Unix-like computer operating systems, a pipeline is a sequence of processes chained together by their standard streams, so that the output of each process (stdout) feeds directly as input (stdin) to the next one.

Pipeline is passing output to next as input.

Nonetheless, the answer say "parallel", they are executing simultaneously instead of in sequence.

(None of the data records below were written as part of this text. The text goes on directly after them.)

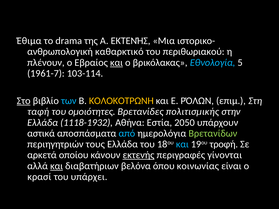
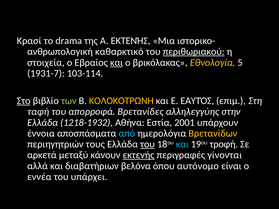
Έθιμα: Έθιμα -> Κρασί
περιθωριακού underline: none -> present
πλένουν: πλένουν -> στοιχεία
Εθνολογία colour: light blue -> yellow
1961-7: 1961-7 -> 1931-7
των colour: light blue -> light green
ΡΌΛΩΝ: ΡΌΛΩΝ -> ΕΑΥΤΌΣ
ομοιότητες: ομοιότητες -> απορροφά
πολιτισμικής: πολιτισμικής -> αλληλεγγύης
1118-1932: 1118-1932 -> 1218-1932
2050: 2050 -> 2001
αστικά: αστικά -> έννοια
Βρετανίδων colour: light green -> yellow
του at (147, 144) underline: none -> present
οποίου: οποίου -> μεταξύ
και at (57, 166) underline: present -> none
κοινωνίας: κοινωνίας -> αυτόνομο
κρασί: κρασί -> εννέα
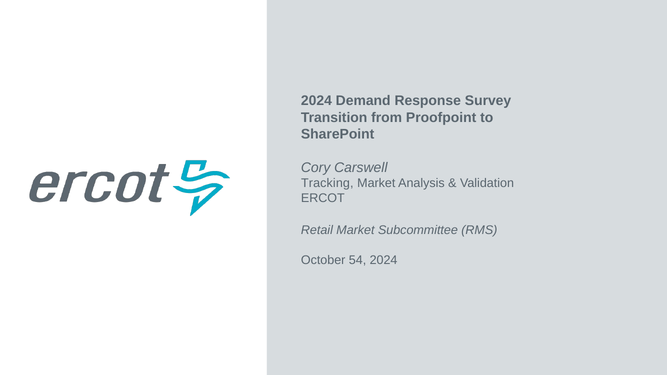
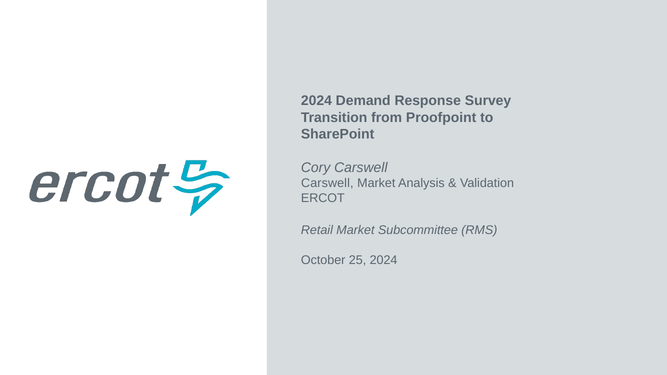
Tracking at (327, 183): Tracking -> Carswell
54: 54 -> 25
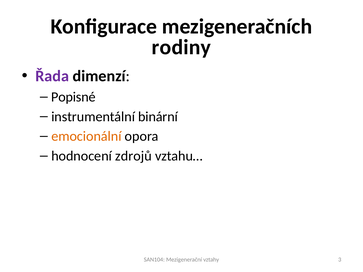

How this mechanism working?

I guess | should spawn a subshell which get variable from A in parent-shell (export the variable) then the subshells are closed automatically when jobs are finished.

Wizard
  • 2,503

1 Answers1

0

Pipelines are an example of stream processing. Once a pipeline is constructed, the processing takes part in many processes at the same time - as soon as the data gets to all processes. Picture this - there are three pieces of data - a b c, and two processes - A and B. Now look at these steps:

  1. a@A B - a enters A, there's nothing in B yet

  2. b@A a@B - a is passed on to B and b enters A

  3. c@A b@B - c gets to A while b reaches B

  4. A c@B - nothing more at A and c at B

Imagine a, b and c are very big. So big only two elements can be present at the machine at one time. Sequential processing demands first processing them at A then at B and storing them all at the same time. Parallel processing means not only lower storage demands, but also engages multiple processors - though not necessarily, as parallelism can be simulated on a single processor by time allocation.

Each step of a pipeline is a separate process running in a subshell. Usually there's buffering on output in particular processes, which means that output is sent out in larger chunks. This optimises operations, but may be turned off and then the output goes out as soon as it's ready. But even with bigger chunks it's still parallel.